I am still quite happy with my Warthers knives http://www.warthercutlery.com/4-5-steak-knives-in-a-gift-box.html - not the prettiest, but good steel and they do the job nicely.

Stefan


----------



## Chips (Jun 4, 2013)

Just heard back from Harner. Going to give him the business. Looking forward to seeing these!


----------



## apicius9 (Jun 4, 2013)

Chips said:


> Just heard back from Harner. Going to give him the business. Looking forward to seeing these!



I was just looking for the 'Like' button again, this social networking thing can be confusing  Great choice on the knives, glad to see that one of our makers here gets supported. 

Stefan


----------



## Dream Burls (Jun 4, 2013)

Chips said:


> Just heard back from Harner. Going to give him the business. Looking forward to seeing these!


Good choice, the knives are fantastic.


----------



## Justin0505 (Jun 4, 2013)

Chips said:


> Just heard back from Harner. Going to give him the business. Looking forward to seeing these!

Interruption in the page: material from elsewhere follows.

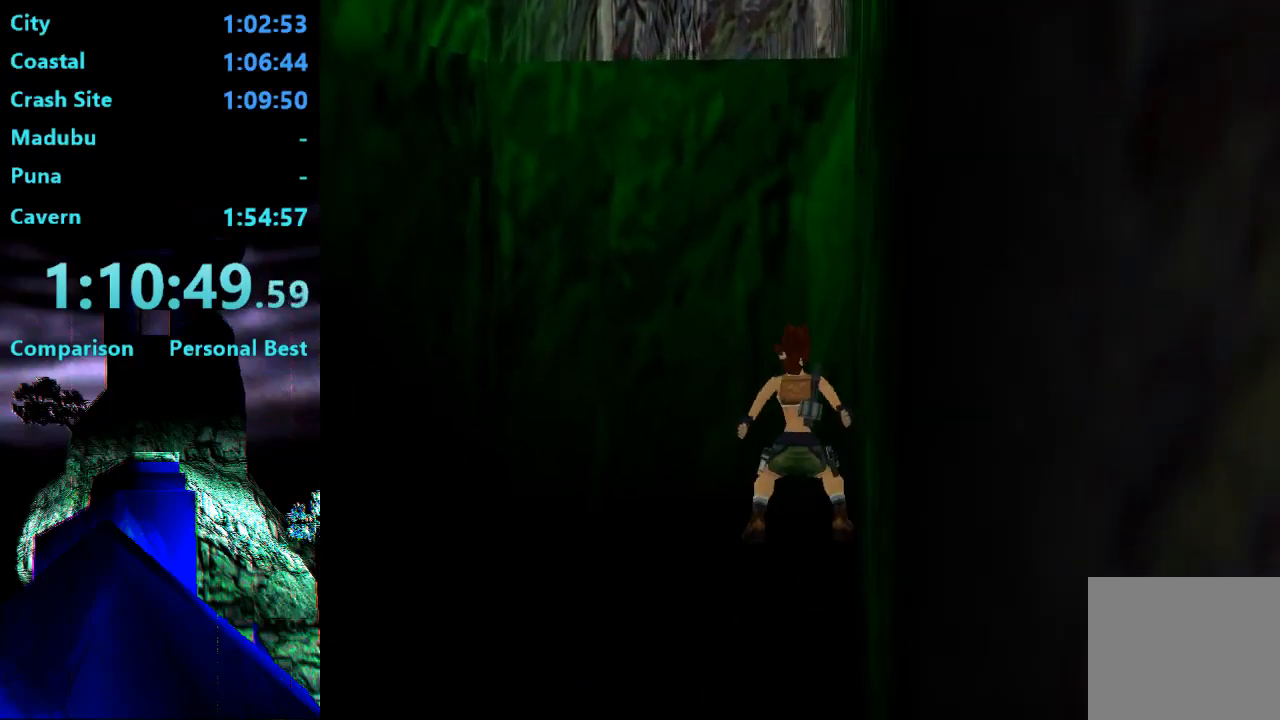
{"buttons": ["CROSS"], "right_stick": "center", "events": []}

When do the custom cutting board plates from boardsmith get ordered?


----------



## mkriggen (Jun 5, 2013)

Uh...am I missing something here? We're talking about steak knives right? Knives that will be used for cutting cooked (properly I assume) steak on a ceramic plate? Why would you do that to a quality knife? Phrased another way, why would you buy a set of quality knives then abuse them that way? :2cents:


----------



## ThEoRy (Jun 5, 2013)

mkriggen said:


> Uh...am I missing something here? We're talking about steak knives right? Knives that will be used for cutting cooked (properly I assume) steak on a ceramic plate? Why would you do that to a quality knife? Phrased another way, why would you buy a set of quality knives then abuse them that way? :2cents:



They will stay sharper longer.

They will cut the food better.

You can simply resharpen them.

They can last lifetimes.


----------



## Crothcipt (Jun 5, 2013)

Also if you don't have to press hard while cutting on plate, you can cut without hitting the hard surface. Highly recommended.


----------



## marc4pt0 (Jun 5, 2013)

Uh, yeah

And great choice on the steak knives!


----------



## stereo.pete (Jun 5, 2013)

Pics or this never happened, when they come in of course.


----------



## Chips (Jun 5, 2013)

Justin0505 said:


> When do the custom cutting board plates from boardsmith get ordered?



Already happened! Boardsmith's largest mahogany board arrived about 2 months ago. I was one of the few that must have been stuck in waiting period purgatory. I think it took somewhere near 4 months for my board to arrive. I absolutely love it. 

I'll definitely share pics of the knives. Looks like to play it safe, at least 8 weeks lead time.


----------



## Chips (Jun 5, 2013)

Oops, just read the comment more carefully. Didn't know he made some kind of cutting board "plate", but I'll pass.


----------



## Chips (Jul 19, 2013)

Well I guess the thread is due an update, but nothing drool inducing, since they aren't done yet, but are about halfway there. On another note, I did just happen to see these, which look pretty cool too. Very utilitarian, cheaper, but still look nice.

https://schmidtbrotherscutlery.com/knives/forge


----------



## Chips (Aug 12, 2013)

Just arrived today. They are beautiful and I love the feel and the balance of them. Here's a shot he took of them.


----------



## bikehunter (Aug 12, 2013)

They look well worth the wait!


----------



## WildBoar (Aug 12, 2013)

Beautiful! Butch's steak knives do not disappoint. Great photo, too.


----------